**PROBLEM STATEMENT:** Gather all lines in the data that hold the string "Fase".

**MATERIAL TO PROCESS:**

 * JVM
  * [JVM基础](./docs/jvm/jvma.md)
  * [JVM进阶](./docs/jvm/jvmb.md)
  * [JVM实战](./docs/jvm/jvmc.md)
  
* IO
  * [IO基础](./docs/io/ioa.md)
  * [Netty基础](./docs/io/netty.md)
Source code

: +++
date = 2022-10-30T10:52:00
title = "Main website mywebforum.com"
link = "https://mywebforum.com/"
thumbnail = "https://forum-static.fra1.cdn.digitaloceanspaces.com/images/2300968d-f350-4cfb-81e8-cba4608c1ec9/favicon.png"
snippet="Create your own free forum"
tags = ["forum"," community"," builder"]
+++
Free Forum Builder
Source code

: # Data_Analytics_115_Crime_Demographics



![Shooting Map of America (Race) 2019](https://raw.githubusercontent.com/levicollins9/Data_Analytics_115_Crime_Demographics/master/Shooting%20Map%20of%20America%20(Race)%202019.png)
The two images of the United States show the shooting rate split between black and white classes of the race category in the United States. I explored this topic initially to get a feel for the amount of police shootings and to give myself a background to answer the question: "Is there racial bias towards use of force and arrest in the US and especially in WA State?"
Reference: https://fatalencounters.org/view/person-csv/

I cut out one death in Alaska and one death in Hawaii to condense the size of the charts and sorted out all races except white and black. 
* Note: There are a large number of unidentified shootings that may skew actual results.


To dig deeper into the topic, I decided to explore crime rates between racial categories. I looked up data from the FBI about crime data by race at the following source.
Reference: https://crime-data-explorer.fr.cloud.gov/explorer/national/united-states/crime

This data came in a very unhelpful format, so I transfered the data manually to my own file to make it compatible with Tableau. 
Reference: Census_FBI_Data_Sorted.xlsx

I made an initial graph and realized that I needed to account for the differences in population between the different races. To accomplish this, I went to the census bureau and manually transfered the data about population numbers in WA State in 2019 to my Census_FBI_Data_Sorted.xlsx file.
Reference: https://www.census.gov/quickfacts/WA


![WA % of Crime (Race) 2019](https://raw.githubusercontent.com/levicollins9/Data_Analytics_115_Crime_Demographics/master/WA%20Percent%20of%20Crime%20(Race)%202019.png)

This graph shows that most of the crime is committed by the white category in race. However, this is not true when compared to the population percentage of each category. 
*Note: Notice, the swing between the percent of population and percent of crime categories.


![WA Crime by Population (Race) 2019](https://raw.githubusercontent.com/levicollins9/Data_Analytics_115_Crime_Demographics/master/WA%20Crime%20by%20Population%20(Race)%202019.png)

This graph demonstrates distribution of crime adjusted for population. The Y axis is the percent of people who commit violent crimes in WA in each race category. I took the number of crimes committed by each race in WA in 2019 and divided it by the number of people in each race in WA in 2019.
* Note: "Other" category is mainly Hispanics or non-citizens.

...

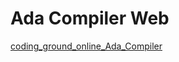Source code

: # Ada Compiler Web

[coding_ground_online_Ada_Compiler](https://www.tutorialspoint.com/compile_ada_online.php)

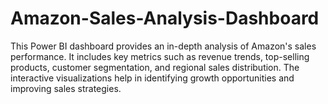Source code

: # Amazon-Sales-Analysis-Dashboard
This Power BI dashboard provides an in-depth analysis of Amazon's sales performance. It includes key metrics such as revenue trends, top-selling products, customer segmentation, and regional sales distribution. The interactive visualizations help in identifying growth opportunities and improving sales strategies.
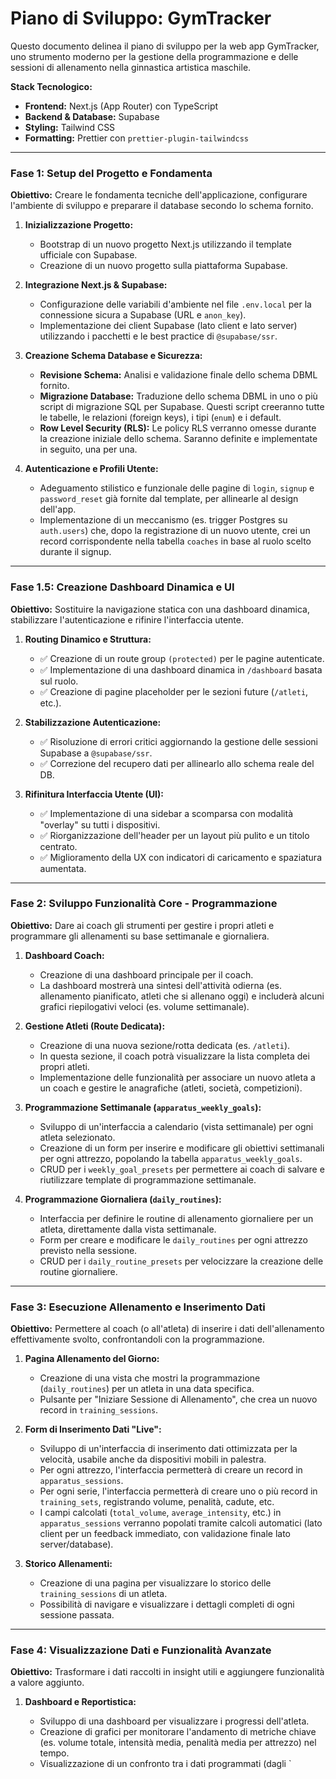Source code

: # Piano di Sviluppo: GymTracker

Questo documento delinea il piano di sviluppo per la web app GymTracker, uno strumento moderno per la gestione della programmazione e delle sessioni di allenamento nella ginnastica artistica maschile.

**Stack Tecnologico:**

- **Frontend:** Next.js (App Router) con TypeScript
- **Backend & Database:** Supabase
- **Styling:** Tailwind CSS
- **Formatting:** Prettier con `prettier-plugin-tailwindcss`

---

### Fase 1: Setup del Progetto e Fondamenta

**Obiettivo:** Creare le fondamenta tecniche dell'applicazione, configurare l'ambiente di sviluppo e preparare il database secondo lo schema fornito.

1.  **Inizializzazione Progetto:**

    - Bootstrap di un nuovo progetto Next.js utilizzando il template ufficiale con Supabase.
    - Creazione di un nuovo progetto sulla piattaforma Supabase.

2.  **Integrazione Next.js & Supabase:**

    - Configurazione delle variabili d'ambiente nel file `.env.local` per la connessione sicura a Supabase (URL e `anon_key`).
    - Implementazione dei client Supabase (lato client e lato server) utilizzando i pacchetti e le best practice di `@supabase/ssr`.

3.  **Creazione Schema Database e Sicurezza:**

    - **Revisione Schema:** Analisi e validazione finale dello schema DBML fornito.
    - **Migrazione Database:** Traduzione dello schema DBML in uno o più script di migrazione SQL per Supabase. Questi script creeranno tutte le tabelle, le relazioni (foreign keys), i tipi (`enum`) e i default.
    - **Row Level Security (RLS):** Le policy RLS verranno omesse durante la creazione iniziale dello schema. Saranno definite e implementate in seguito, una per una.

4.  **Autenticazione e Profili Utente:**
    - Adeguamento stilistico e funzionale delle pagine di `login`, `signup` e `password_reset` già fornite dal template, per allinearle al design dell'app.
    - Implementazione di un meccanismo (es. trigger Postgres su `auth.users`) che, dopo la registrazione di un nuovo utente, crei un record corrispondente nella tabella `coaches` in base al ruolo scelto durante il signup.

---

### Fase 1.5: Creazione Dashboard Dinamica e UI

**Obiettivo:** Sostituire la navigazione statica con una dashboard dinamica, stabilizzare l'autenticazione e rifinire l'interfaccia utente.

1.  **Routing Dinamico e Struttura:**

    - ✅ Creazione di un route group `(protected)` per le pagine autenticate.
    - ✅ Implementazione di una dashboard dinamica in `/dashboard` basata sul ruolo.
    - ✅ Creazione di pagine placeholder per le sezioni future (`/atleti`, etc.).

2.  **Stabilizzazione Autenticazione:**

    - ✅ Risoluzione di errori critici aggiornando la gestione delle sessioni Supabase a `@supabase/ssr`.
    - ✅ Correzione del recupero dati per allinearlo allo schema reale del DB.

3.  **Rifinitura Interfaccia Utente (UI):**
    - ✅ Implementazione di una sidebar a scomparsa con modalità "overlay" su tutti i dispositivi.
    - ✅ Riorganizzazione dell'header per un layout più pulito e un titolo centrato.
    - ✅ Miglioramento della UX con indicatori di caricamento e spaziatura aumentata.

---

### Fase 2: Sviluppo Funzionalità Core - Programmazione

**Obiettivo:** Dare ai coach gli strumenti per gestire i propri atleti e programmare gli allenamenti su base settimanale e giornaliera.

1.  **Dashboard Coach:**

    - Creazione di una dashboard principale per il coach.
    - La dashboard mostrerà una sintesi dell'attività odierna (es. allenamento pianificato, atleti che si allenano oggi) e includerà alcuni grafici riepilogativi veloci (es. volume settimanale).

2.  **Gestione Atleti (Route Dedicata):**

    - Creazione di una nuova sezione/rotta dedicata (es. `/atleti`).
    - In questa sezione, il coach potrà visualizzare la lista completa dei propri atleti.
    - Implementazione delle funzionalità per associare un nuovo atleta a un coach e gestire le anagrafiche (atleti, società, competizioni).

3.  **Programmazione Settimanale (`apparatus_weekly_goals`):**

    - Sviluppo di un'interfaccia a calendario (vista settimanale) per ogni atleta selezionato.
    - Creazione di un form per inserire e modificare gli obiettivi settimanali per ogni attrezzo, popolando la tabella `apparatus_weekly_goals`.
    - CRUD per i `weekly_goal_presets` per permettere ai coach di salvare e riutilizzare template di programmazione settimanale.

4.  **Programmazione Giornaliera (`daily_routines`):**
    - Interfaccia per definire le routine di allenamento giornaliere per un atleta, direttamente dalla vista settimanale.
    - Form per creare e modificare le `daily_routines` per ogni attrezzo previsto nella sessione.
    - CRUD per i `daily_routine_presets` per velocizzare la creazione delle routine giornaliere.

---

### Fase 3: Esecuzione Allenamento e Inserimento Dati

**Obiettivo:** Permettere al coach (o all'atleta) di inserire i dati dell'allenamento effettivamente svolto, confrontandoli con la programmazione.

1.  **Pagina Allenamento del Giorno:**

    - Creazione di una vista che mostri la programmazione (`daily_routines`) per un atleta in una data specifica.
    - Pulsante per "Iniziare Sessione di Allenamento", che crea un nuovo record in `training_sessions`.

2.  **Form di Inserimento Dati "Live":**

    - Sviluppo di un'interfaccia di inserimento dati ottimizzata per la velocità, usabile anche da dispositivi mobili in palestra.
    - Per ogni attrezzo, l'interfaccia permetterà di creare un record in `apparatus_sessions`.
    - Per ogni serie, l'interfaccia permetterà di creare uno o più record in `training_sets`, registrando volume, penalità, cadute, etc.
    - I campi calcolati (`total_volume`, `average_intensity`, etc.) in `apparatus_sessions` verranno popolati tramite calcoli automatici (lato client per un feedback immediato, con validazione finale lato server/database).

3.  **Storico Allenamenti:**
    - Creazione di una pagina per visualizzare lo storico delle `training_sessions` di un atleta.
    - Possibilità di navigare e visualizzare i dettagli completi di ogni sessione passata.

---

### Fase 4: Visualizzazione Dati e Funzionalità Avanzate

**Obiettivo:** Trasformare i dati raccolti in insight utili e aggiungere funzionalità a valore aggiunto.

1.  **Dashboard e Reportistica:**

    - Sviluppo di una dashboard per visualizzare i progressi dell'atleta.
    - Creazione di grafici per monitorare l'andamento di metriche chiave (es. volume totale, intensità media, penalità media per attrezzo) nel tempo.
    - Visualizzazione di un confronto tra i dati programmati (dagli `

**OUTPUT FOR THIS EXERCISE:**
### Fase 1: Setup del Progetto e Fondamenta
### Fase 1.5: Creazione Dashboard Dinamica e UI
### Fase 2: Sviluppo Funzionalità Core - Programmazione
### Fase 3: Esecuzione Allenamento e Inserimento Dati
### Fase 4: Visualizzazione Dati e Funzionalità Avanzate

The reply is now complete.